* WHAT YOU SHOULD DO *
Scan the entries below for the word "Takjub", then copy each line that holds it.

* RECORD SET *
.....
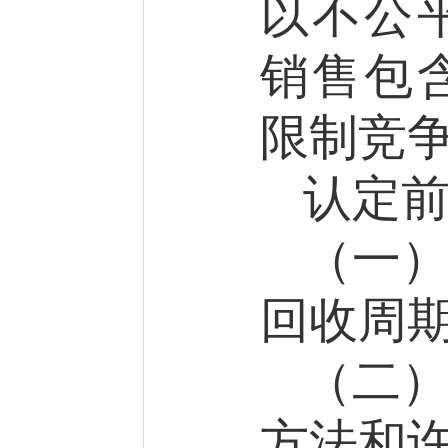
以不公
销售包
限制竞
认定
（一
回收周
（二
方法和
.....
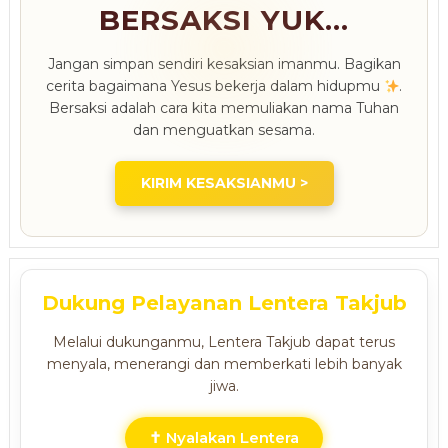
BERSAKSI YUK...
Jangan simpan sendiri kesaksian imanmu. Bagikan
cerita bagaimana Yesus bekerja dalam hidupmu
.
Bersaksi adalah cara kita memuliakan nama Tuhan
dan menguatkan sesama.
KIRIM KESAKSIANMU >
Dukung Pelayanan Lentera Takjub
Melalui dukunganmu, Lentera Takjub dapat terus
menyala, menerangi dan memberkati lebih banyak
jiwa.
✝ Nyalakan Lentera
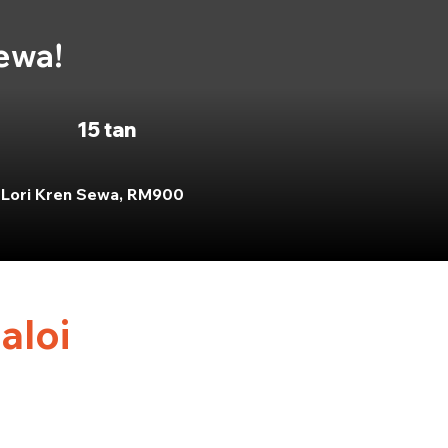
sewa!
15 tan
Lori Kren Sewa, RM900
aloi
.....
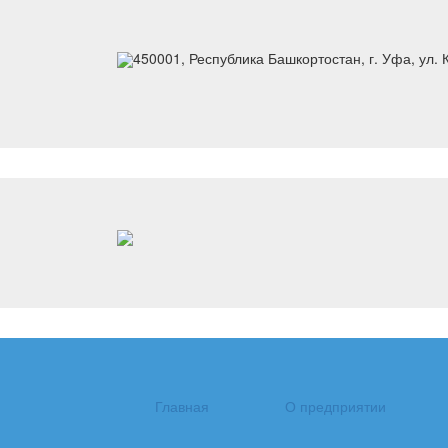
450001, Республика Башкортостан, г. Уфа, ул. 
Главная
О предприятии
.....
* RESPONSE AREA *
Dukung Pelayanan Lentera Takjub
Melalui dukunganmu, Lentera Takjub dapat terus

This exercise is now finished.